I commenced a deliberate system of time-killing, which united some profit with a cheering up of the heavy hours. As soon as I came on deck, and took my place and regular walk, I began with repeating over to myself a string of matters which I had in my memory, in regular order. First, the multiplication table and the tables of weights and measures; then the states of the union, with their capitals; the counties of England, with their shire towns; the kings of England in their order; and a large part of the peerage, which I committed from an almanac that we had on board; and then the Kanaka numerals. This carried me through my facts, and, being repeated deliberately, with long intervals, often eked out the two first bells. Then came the ten commandments; the thirty-ninth chapter of Job, and a few other passages from Scripture. The next in the order, that I never varied from, came Cowper’s Castaway, which was a great favorite with me; the solemn measure and gloomy character of which, as well as the incident that it was founded upon, made it well suited to a lonely watch at sea. Then his lines to Mary, his address to the jackdaw, and a short extract from Table Talk; (I abounded in Cowper, for I happened to have a volume of his poems in my chest;) “Ille et nefasto” from Horace, and GÅ“the’s Erl King. After I had got through these, I allowed myself a more general range among everything that I could remember, both in prose and verse. In this way, with an occasional break by relieving the wheel, heaving the log, and going to the scuttle-butt for a drink of water, the longest watch was passed away; and I was so regular in my silent recitations, that if there was no interruption by ship’s duty, I could tell very nearly the number of bells by my progress.

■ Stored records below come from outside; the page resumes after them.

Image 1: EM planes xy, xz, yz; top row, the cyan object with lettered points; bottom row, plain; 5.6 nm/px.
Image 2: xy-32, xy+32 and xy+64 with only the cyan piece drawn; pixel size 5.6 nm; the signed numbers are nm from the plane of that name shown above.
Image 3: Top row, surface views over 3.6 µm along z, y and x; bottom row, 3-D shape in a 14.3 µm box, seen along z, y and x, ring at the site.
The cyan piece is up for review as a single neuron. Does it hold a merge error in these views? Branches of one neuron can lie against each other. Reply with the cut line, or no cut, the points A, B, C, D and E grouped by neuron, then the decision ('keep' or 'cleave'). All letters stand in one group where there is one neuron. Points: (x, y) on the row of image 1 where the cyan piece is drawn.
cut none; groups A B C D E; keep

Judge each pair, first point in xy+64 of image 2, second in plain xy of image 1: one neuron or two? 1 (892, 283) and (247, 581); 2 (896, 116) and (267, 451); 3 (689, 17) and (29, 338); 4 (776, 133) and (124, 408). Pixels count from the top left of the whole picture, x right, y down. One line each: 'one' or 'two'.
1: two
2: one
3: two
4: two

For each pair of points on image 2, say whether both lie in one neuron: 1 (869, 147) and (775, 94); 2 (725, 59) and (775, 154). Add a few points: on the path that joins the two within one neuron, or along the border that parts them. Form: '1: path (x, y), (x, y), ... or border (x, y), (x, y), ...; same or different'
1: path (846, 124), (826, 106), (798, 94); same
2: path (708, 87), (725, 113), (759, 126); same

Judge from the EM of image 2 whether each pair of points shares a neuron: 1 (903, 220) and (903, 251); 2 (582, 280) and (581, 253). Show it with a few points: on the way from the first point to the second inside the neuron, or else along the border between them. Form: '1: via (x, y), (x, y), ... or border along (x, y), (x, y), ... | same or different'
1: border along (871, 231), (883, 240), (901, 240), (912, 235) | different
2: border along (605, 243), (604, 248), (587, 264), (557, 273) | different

I know I could not do that. I could rattle off the times tables, the Ten Commandments, and hopefully most of the states and their capitals. I had a knack for memorizing facts when I was young. I did very well in recalling word-for-word the Baltimore Catechism. The nuns figured that out quickly enough and seldom called on me when I raised my hand. While I cannot toss back the answers to all the catechism questions anymore, I have retained most of the basic knowledge of the Church—probably because I still belong to it.

When I got to high school I had no problem in memorizing the periodic table. However, I promptly forgot it once I no longer needed it.

Obviously, back in the old days, people relied on memorization far more than we do today. Socrates believed that people would stop memorizing once they started to write things down.

Today with the internet at our fingertips, we never have to memorize anything. Just type it into Google and you’ve got the information you need instantly.

Nevertheless, it is interesting to think about what I would do if I had to keep myself alert on a night watch, I would probably recite my Rosary—but that wouldn’t take up too much time. I could sing a lot of songs and hymns as well as recite a few short bits of Scripture. There are a few poems I have loved and remember. Having spent much of my career teaching little children, I have committed an inordinate amount of children's books to memory. I suppose I could go through the times tables, the Ten Commandments, and every state with its capital city.

But what else?

What do you have in your memory that would keep you awake and alert on a long night watch?